# Commercial Kitchen Exhaust Q



## Bob Badger (Apr 19, 2009)

Dnkldorf said:


> Is there something I am missing on roof top exhausts for kitchens, like a fire code somewhere that doesn't allow roof top exhausts for a kitchen?


Not that I am aware of, I work on Kitchens with roof exhaust often.

If you really want to help the guy out make sure to provided the required sq, inches of intake air. The fan manufacturer can tell you what size intake to match the fan.

If you do not provide intake air you can cause problems with the venting of of gas fired equipment and even make it hard to open doors to outside that swing out.

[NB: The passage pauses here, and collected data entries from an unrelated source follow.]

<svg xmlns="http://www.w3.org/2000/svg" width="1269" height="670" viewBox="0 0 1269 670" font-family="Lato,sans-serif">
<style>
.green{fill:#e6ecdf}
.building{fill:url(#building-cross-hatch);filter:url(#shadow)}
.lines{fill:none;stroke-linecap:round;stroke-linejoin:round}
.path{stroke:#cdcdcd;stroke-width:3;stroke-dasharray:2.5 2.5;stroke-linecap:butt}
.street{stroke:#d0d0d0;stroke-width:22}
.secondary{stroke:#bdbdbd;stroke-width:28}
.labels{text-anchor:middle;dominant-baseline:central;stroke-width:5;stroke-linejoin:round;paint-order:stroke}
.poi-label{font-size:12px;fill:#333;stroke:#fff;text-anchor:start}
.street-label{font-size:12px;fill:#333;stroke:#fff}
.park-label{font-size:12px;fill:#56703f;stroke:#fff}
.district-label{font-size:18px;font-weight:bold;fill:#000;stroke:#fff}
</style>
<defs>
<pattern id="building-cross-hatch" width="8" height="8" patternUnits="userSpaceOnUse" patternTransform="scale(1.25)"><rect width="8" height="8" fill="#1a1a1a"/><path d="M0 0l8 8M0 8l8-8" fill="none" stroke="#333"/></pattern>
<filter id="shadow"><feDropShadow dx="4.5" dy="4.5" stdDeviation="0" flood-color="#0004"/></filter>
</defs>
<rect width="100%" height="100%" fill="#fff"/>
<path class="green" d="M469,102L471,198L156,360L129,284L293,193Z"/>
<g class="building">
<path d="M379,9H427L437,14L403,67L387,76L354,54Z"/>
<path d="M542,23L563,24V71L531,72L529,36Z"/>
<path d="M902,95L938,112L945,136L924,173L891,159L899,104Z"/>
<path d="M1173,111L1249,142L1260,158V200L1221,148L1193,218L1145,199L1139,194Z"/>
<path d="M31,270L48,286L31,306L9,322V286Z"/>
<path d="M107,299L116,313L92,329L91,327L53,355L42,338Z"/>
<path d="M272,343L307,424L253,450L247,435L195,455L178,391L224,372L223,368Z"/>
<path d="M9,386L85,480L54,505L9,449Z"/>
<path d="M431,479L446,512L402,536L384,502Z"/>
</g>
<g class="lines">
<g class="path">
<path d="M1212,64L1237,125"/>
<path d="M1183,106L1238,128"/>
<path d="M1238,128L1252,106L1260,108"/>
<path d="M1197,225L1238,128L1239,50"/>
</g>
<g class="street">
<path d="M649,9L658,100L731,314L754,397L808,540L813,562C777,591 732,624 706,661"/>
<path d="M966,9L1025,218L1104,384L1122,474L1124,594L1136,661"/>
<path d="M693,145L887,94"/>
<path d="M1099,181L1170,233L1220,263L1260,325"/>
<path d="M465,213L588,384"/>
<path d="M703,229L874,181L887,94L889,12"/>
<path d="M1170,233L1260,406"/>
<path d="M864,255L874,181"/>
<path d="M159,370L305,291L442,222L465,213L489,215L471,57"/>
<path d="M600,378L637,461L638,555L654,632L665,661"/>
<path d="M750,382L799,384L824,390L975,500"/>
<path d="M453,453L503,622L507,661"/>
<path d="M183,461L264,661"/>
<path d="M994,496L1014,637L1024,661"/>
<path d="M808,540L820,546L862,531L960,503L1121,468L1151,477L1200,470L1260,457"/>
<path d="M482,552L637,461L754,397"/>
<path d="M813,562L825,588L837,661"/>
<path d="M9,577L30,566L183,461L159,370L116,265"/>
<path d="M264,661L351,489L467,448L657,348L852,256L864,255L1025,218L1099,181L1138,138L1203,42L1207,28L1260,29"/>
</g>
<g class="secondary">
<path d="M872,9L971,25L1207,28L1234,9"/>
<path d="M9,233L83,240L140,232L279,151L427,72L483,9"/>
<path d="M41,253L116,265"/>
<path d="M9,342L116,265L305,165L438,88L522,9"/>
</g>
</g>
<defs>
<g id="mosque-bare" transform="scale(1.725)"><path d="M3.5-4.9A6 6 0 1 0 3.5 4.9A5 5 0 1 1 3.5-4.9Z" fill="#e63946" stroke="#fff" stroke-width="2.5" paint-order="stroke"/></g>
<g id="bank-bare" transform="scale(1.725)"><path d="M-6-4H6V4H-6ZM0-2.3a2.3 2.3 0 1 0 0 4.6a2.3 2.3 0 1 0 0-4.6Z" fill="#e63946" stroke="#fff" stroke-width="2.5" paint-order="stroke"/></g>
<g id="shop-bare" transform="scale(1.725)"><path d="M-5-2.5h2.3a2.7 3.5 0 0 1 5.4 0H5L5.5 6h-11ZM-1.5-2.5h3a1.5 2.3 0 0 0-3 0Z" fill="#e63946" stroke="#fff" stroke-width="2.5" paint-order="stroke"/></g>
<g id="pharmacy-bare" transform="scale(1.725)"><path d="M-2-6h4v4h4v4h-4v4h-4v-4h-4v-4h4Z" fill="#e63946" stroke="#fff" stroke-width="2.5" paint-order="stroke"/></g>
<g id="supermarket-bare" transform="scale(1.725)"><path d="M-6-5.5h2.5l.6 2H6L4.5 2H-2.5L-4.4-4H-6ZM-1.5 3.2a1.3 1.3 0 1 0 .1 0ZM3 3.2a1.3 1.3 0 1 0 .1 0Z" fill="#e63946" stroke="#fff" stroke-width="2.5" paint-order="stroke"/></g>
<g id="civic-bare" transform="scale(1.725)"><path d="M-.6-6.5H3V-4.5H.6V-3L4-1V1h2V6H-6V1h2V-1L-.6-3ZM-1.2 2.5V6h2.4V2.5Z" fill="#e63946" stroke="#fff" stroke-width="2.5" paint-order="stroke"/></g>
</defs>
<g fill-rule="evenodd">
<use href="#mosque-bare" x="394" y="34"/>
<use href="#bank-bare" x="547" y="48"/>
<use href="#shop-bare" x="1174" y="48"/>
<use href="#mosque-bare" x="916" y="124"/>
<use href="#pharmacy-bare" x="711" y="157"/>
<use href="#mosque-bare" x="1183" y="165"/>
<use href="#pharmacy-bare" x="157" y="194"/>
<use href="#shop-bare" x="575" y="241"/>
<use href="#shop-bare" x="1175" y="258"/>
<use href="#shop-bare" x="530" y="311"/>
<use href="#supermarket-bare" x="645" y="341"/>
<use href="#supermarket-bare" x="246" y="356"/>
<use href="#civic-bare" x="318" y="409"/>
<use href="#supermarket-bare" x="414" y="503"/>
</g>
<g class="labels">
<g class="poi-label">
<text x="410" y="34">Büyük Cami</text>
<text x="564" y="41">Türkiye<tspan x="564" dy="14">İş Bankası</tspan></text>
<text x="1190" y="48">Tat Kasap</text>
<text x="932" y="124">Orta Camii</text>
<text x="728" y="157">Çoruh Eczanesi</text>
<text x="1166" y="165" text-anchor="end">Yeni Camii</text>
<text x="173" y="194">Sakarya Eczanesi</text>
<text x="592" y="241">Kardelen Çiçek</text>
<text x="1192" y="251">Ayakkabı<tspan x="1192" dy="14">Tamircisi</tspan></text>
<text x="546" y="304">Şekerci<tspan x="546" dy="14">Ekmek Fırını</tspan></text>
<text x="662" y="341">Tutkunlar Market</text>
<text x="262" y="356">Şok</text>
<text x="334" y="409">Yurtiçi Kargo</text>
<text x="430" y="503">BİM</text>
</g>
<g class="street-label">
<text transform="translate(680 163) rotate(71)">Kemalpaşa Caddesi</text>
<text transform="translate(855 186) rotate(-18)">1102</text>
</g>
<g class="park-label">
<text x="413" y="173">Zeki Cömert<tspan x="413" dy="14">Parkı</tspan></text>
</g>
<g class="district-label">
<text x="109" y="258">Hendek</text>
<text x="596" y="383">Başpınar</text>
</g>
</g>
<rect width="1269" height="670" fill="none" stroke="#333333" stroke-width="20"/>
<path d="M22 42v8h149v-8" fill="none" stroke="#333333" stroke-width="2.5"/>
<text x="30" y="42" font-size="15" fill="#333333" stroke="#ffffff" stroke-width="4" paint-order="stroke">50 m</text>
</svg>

Remember, fans do not 'make air' they can only exhaust as much air from a space as is being supplied to that space.


----------



## 10492 (Jan 4, 2010)

Bob Badger said:


> If you really want to help the guy out make sure to provided the required sq, inches of intake air. The fan manufacturer can tell you what size intake to match the fan.
> 
> If you do not provide intake air you can cause problems with the venting of of gas fired equipment and even make it hard to open doors to outside that swing out.


 
One door leads to the air conditioned hall, and another has a screen door leading outside. It should be enough make-up air to avoid a negative pressure. I am guessing maybe a 1000CFM or close would do the trick.

With the current exhaust at 6' off the floor, and 14' cielings, it gets hot in there and the heat can't get out.


----------



## wildleg (Apr 12, 2009)

Sounds like this restaurant should have a proper hood installed with fire suppression and a microswitch, hood shunt, etc ? (every restaurant I worked on had roof exhaust except one, and that one had a huge bunch of problems cause the fire marshal didn't like the exhaust out the side of the building - there were all kinds of clearance issues to glass, combustibles above, etc)


----------



## MDShunk (Jan 7, 2007)

Just be careful with the supplementary exhaust. You start pulling too much out that new fan, and the hood's fan will have a hard time keeping the cooking smoke going the right way, and you'll grease up the ceilings in a hurry.


----------



## nitro71 (Sep 17, 2009)

It's been so long since I did a hood. Do I have this right: In case of fire, the exhaust on the hood keeps running. Outlets behind stove or heat source are shunt tripped or contactor shut off. Make up air is shut off. Is that the correct way it should work?

How about AC units?


----------



## 10492 (Jan 4, 2010)

nitro71 said:


> It's been so long since I did a hood. Do I have this right: In case of fire, the exhaust on the hood keeps running. Outlets behind stop are shunt tripped or contactor shut off. Make up air is shut off. Is that the correct way it should work?
> 
> How about AC units?


To be honest, I dunno. I am planning on using the feed to the side wall exhaust, and run it up to the roof exhaust. Figured I leave the original switch right where it's at, the way it's wired in.


----------



## JohnR (Apr 12, 2010)

You got to listen to the Badger, sounds like your makeup air is non existent.
try installing that exhaust fan as a supply makeup. 



sorry I'm tired.......can't think.....


----------